The top five pathogens associated with ETT-related pneumonia, Methicillin-Resistant Staphylococcus aureus (MRSA), Pseudomonas aeruginosa, Klebsiella pneumonia, Acinetobacter baumannii, and Escherichia coli, were evaluated for attachment to micro-patterned and un-patterned silicone surfaces in a short-term colonization assay. Two key pathogens, MRSA and Pseudomonas aeruginosa, were evaluated for biofilm formation in a nutrient rich broth for four days and minimal media for 24 hours, respectively, on each surface type. P. aeruginosa was further evaluated for biofilm formation on each surface type in a mucin-modified medium mimicking tracheal mucosal secretions. Results are reported as percent reductions and significance is based on t-tests and ANOVA models of log reductions. All experiments were replicated at least three times.

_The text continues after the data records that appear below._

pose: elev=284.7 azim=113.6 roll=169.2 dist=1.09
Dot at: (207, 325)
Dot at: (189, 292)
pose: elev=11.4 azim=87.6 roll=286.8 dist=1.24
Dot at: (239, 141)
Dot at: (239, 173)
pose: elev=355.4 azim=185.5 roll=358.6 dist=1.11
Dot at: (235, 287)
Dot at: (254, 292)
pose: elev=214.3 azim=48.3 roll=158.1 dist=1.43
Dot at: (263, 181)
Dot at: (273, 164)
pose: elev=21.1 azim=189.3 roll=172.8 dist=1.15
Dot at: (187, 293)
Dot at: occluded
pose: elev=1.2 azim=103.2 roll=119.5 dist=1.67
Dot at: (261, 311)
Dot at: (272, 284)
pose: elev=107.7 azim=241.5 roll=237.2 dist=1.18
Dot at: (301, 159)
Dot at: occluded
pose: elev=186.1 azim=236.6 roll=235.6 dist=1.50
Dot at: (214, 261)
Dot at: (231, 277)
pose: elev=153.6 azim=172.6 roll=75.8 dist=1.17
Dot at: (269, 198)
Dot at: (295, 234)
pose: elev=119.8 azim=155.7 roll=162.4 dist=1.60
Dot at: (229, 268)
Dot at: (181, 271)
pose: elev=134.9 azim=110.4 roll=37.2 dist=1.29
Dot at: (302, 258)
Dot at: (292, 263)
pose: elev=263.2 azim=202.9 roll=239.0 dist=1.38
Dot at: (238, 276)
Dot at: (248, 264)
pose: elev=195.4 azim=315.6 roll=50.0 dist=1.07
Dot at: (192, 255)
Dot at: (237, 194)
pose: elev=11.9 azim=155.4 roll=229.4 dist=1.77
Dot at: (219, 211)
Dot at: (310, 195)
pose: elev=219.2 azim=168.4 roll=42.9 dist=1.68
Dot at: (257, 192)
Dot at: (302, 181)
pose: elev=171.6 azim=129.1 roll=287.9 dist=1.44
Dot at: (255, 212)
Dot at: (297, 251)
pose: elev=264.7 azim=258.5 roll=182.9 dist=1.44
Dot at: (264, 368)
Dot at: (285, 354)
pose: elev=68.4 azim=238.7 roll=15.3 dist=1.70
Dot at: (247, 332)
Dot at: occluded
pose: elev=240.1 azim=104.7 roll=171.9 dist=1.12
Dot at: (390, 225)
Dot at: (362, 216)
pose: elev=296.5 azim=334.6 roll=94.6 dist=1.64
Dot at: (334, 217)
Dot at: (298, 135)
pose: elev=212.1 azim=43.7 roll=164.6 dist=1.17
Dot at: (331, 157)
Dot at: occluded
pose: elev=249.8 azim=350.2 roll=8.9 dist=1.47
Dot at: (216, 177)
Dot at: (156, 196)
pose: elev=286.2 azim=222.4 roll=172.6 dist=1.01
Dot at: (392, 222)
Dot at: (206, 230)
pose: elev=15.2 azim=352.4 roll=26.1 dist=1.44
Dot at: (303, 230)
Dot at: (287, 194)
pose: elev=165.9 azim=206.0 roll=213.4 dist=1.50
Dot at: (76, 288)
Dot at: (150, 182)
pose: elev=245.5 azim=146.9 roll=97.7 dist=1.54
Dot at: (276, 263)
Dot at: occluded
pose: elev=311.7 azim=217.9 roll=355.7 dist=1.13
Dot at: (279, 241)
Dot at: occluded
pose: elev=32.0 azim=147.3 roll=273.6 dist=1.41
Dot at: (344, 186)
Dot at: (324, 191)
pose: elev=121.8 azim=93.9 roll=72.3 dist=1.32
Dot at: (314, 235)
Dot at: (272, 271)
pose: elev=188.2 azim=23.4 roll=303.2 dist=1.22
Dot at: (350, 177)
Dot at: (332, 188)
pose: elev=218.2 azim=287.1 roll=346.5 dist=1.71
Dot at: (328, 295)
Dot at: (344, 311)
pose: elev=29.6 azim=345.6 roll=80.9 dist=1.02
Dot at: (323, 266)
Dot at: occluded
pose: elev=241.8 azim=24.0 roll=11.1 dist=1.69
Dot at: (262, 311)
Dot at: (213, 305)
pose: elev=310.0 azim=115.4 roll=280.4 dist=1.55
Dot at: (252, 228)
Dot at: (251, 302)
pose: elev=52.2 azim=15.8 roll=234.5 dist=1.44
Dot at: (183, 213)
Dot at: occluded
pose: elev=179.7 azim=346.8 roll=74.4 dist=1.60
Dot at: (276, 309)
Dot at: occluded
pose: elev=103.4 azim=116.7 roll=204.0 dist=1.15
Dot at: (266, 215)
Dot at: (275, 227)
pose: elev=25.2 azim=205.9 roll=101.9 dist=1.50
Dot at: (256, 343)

Micro-patterned surfaces demonstrated reductions in microbial colonization for a broad range of species, with up to 99.9% (p < 0.05) reduction compared to un-patterned controls. Biofilm formation was also reduced, with 67% (p = 0.12) and 52% (p = 0.05) reductions in MRSA and P. aeruginosa biofilm formation, respectively. Further, a 58% (p < 0.01) reduction was demonstrated on micro-patterned surfaces for P. aeruginosa biofilms under clinically-simulated conditions when compared to un-patterned controls.
This engineered micro-pattern reduces the colonization and biofilm formation of key VAP-associated pathogens in vitro. Future application of this micro-pattern on endotracheal tubes may prevent or prolong the onset of VAP without the need for antimicrobial agents.